Due to the New Economic Policy of opening up and liberalisation, and the New Seed Policy along with the IPR related policies, the general public apprehension is that the Indian seed industry will be overrun by imported seeds and dominated by Transnational Corporations (TNCs) with very little chance for domestic firms to survive.
But this fear does not stand a sound logic, as seeds will be imported only if they result in higher yields and improve the quality of the crop, or are less expensive than the local seed. Furthermore, the imported seeds need to be suited to the various agro-climatic zones of the country, which are quite different from those of the countries from where these seeds are likely to be imported. Taste of the consumers of the agricultural output also acts as a barrier to import the seed.
Therefore, even MNCs must be able to adapt and modify their seeds to the local conditions and environment for which they will need to have domestic R&D set up. To be able to compete with the local industry on cost will also be difficult for the MNCs, if they do not have development and production bases in the country. Local companies will be competitive as long as they devote some energy to R&D.

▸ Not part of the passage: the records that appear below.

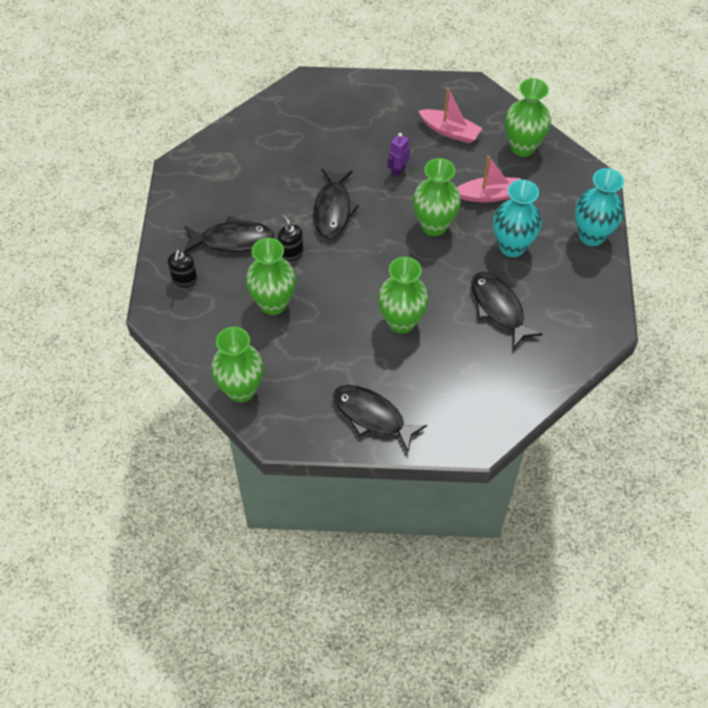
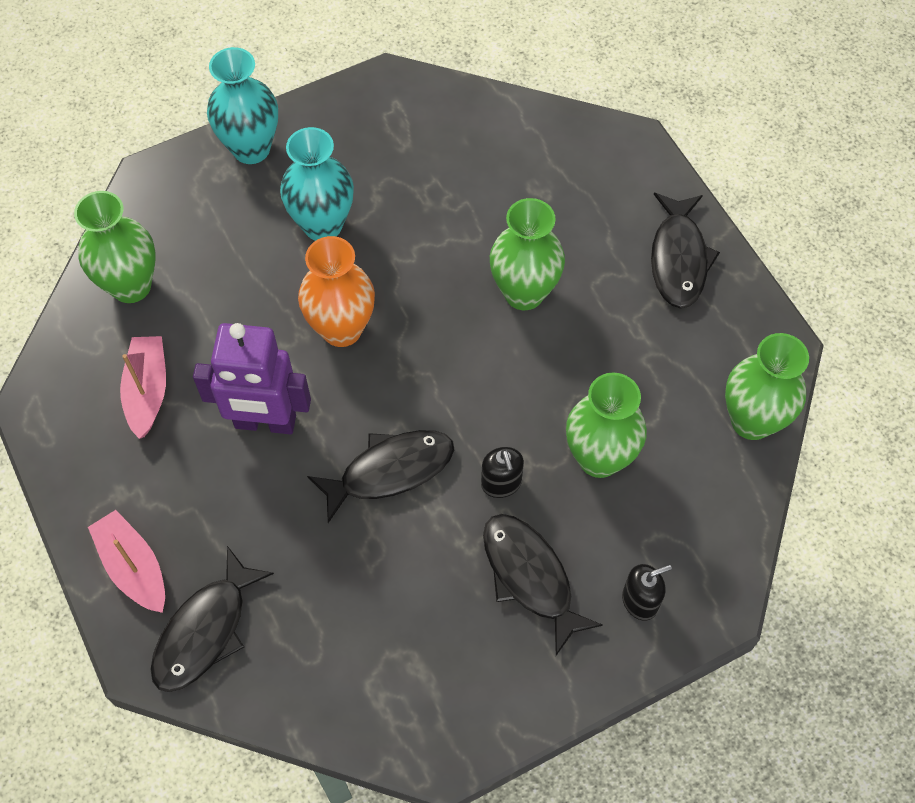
camera: 120 degrees left, 5 degrees up
(291, 253) = (501, 483): black soap dispenser -> black soap dispenser turned 45 degrees counterclockwise
(398, 170) = (265, 422): purple robot -> purple robot, size x2.09
(434, 225) = (341, 329): green vase -> orange vase
(489, 195) = (247, 287): pink boat -> pink boat (133, 567)
(499, 308) = (432, 199): black fish -> black fish (205, 630)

On the seed production front, the government of India has given approval to the implementation of a pilot scheme on seed crop insurance during 1999-2000. This scheme aims at covering the risk involved in seed production so as to increase the area under breeder, foundation, and certified seed in the country.
The seed growers are not-coming forward to take up seed production due to the risks involved in various stages of seed production from selection of fields to harvesting, transporting, grading, treating and packing. Initially, this scheme will be operational in AP, Gujarat, Haryana, Karnataka, Madhya Pradesh, Maharashtra, Orissa, Punjab and Uttar Pradesh, which are major seed producing states.
The seed crops of Tur, Bajra, Cotton, Gram, Groundnut, Jowar, Maize, Paddy, Soya bean, Sunflower, and Wheat are eligible under the project. The scheme covers all the seed producing entities under government or private control which are involved in the production of notified varieties.
The scheme will cover risks of seed crop failure due to natural fire, storms, cyclones, landslides, drought, dry spell, excessive rain and large-scale incidence of pests and diseases. The compensation would be 40 per cent of the sum insured, if the crop fails within 1.5 months of sowing and 80 per cent if after that period and till harvest.
The minimum area of crop failure should be 0.5 acre. The sum insured would be equivalent to the past 3-5 years average seed yield in the unit area multiplied by sale price of the seed. The scheme will be implemented by the General Insurance Corporation. This policy, if works on sustainable basis, is likely to give a major boost to contractual and independent seed production by growers.